(Stored data)
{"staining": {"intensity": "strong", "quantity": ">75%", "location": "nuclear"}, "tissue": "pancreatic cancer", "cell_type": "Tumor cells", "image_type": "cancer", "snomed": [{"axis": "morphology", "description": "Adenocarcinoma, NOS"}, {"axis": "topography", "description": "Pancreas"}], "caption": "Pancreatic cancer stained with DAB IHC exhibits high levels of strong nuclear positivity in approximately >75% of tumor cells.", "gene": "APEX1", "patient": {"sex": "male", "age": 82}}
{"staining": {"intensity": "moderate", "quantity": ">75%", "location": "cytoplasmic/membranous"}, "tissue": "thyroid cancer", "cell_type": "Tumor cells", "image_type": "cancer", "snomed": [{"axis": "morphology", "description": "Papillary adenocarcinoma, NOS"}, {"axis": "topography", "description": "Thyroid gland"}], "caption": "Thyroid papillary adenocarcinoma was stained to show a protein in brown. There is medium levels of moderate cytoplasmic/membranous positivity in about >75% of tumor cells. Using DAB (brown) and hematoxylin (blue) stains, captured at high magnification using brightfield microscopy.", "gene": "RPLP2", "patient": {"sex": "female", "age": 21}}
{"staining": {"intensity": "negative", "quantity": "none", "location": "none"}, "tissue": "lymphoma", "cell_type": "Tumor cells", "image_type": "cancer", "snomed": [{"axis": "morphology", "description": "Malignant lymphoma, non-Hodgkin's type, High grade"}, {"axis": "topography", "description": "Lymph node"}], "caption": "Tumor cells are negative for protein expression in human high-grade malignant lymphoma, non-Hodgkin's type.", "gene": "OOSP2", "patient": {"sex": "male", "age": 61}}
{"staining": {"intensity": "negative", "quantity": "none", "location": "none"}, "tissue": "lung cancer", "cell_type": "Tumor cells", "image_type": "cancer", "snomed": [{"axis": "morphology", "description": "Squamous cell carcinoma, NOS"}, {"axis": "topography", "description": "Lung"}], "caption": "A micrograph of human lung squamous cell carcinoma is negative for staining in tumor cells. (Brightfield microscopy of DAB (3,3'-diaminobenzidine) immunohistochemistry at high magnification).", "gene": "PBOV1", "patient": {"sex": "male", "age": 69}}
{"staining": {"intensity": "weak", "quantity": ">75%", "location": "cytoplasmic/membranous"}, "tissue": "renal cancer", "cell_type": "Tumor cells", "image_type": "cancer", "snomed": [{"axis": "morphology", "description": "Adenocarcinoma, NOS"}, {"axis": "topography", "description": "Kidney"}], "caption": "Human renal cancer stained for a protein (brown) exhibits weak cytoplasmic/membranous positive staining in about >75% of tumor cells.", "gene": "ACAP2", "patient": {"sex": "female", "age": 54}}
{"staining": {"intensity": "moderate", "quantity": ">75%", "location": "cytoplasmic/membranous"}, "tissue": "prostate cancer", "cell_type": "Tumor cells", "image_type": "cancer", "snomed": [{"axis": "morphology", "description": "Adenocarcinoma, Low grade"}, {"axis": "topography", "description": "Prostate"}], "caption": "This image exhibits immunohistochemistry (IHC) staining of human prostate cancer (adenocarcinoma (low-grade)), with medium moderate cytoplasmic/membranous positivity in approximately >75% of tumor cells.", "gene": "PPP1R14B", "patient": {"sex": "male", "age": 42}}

Exercise brief ->
Exactly reproduce every line of the data above.

Task result ->
{"staining": {"intensity": "strong", "quantity": ">75%", "location": "nuclear"}, "tissue": "pancreatic cancer", "cell_type": "Tumor cells", "image_type": "cancer", "snomed": [{"axis": "morphology", "description": "Adenocarcinoma, NOS"}, {"axis": "topography", "description": "Pancreas"}], "caption": "Pancreatic cancer stained with DAB IHC exhibits high levels of strong nuclear positivity in approximately >75% of tumor cells.", "gene": "APEX1", "patient": {"sex": "male", "age": 82}}
{"staining": {"intensity": "moderate", "quantity": ">75%", "location": "cytoplasmic/membranous"}, "tissue": "thyroid cancer", "cell_type": "Tumor cells", "image_type": "cancer", "snomed": [{"axis": "morphology", "description": "Papillary adenocarcinoma, NOS"}, {"axis": "topography", "description": "Thyroid gland"}], "caption": "Thyroid papillary adenocarcinoma was stained to show a protein in brown. There is medium levels of moderate cytoplasmic/membranous positivity in about >75% of tumor cells. Using DAB (brown) and hematoxylin (blue) stains, captured at high magnification using brightfield microscopy.", "gene": "RPLP2", "patient": {"sex": "female", "age": 21}}
{"staining": {"intensity": "negative", "quantity": "none", "location": "none"}, "tissue": "lymphoma", "cell_type": "Tumor cells", "image_type": "cancer", "snomed": [{"axis": "morphology", "description": "Malignant lymphoma, non-Hodgkin's type, High grade"}, {"axis": "topography", "description": "Lymph node"}], "caption": "Tumor cells are negative for protein expression in human high-grade malignant lymphoma, non-Hodgkin's type.", "gene": "OOSP2", "patient": {"sex": "male", "age": 61}}
{"staining": {"intensity": "negative", "quantity": "none", "location": "none"}, "tissue": "lung cancer", "cell_type": "Tumor cells", "image_type": "cancer", "snomed": [{"axis": "morphology", "description": "Squamous cell carcinoma, NOS"}, {"axis": "topography", "description": "Lung"}], "caption": "A micrograph of human lung squamous cell carcinoma is negative for staining in tumor cells. (Brightfield microscopy of DAB (3,3'-diaminobenzidine) immunohistochemistry at high magnification).", "gene": "PBOV1", "patient": {"sex": "male", "age": 69}}
{"staining": {"intensity": "weak", "quantity": ">75%", "location": "cytoplasmic/membranous"}, "tissue": "renal cancer", "cell_type": "Tumor cells", "image_type": "cancer", "snomed": [{"axis": "morphology", "description": "Adenocarcinoma, NOS"}, {"axis": "topography", "description": "Kidney"}], "caption": "Human renal cancer stained for a protein (brown) exhibits weak cytoplasmic/membranous positive staining in about >75% of tumor cells.", "gene": "ACAP2", "patient": {"sex": "female", "age": 54}}
{"staining": {"intensity": "moderate", "quantity": ">75%", "location": "cytoplasmic/membranous"}, "tissue": "prostate cancer", "cell_type": "Tumor cells", "image_type": "cancer", "snomed": [{"axis": "morphology", "description": "Adenocarcinoma, Low grade"}, {"axis": "topography", "description": "Prostate"}], "caption": "This image exhibits immunohistochemistry (IHC) staining of human prostate cancer (adenocarcinoma (low-grade)), with medium moderate cytoplasmic/membranous positivity in approximately >75% of tumor cells.", "gene": "PPP1R14B", "patient": {"sex": "male", "age": 42}}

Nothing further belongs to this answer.